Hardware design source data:

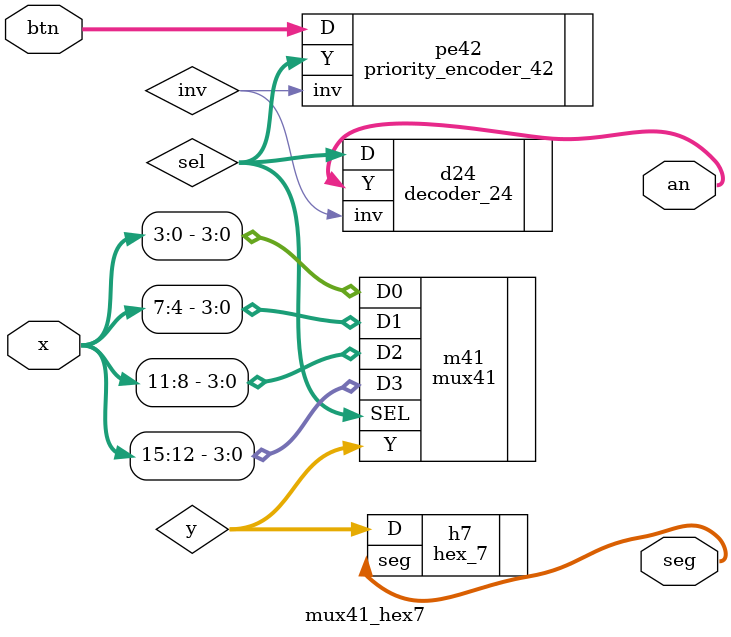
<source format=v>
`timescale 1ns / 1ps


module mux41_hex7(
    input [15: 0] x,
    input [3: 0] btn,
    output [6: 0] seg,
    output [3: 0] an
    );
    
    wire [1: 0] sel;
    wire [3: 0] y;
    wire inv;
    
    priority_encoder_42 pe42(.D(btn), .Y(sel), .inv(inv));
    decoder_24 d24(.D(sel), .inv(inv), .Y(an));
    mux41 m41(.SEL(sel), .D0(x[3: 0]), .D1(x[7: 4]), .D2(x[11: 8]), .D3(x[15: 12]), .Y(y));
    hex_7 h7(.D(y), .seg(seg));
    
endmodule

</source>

==

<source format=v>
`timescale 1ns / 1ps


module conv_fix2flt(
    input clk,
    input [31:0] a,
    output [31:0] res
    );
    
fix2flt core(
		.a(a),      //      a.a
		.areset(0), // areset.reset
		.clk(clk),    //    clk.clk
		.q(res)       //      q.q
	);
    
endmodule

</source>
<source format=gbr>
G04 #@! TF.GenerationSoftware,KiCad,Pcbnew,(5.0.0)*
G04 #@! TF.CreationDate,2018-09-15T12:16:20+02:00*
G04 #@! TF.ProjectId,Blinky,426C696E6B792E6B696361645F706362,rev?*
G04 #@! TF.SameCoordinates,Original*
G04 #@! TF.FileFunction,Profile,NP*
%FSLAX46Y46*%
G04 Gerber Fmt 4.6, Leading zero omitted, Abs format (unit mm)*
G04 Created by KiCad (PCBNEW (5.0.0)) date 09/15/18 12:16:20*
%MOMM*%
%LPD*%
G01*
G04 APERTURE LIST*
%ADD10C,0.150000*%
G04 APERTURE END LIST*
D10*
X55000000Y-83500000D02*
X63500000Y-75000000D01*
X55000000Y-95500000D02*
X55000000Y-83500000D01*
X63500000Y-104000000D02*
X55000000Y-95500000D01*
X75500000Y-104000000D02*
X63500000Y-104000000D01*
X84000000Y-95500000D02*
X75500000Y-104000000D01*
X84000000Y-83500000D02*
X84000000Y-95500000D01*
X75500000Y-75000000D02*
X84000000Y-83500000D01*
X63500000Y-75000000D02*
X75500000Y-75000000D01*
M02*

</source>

Directive: An exact, complete copy of the lines above from the one with "G04 #@! TF.GenerationSoftware,KiCad,Pcbnew,(5.0.0)*" through the one with "X63500000Y-75000000D02*" is the whole answer.

Answer to the problem:
G04 #@! TF.GenerationSoftware,KiCad,Pcbnew,(5.0.0)*
G04 #@! TF.CreationDate,2018-09-15T12:16:20+02:00*
G04 #@! TF.ProjectId,Blinky,426C696E6B792E6B696361645F706362,rev?*
G04 #@! TF.SameCoordinates,Original*
G04 #@! TF.FileFunction,Profile,NP*
%FSLAX46Y46*%
G04 Gerber Fmt 4.6, Leading zero omitted, Abs format (unit mm)*
G04 Created by KiCad (PCBNEW (5.0.0)) date 09/15/18 12:16:20*
%MOMM*%
%LPD*%
G01*
G04 APERTURE LIST*
%ADD10C,0.150000*%
G04 APERTURE END LIST*
D10*
X55000000Y-83500000D02*
X63500000Y-75000000D01*
X55000000Y-95500000D02*
X55000000Y-83500000D01*
X63500000Y-104000000D02*
X55000000Y-95500000D01*
X75500000Y-104000000D02*
X63500000Y-104000000D01*
X84000000Y-95500000D02*
X75500000Y-104000000D01*
X84000000Y-83500000D02*
X84000000Y-95500000D01*
X75500000Y-75000000D02*
X84000000Y-83500000D01*
X63500000Y-75000000D02*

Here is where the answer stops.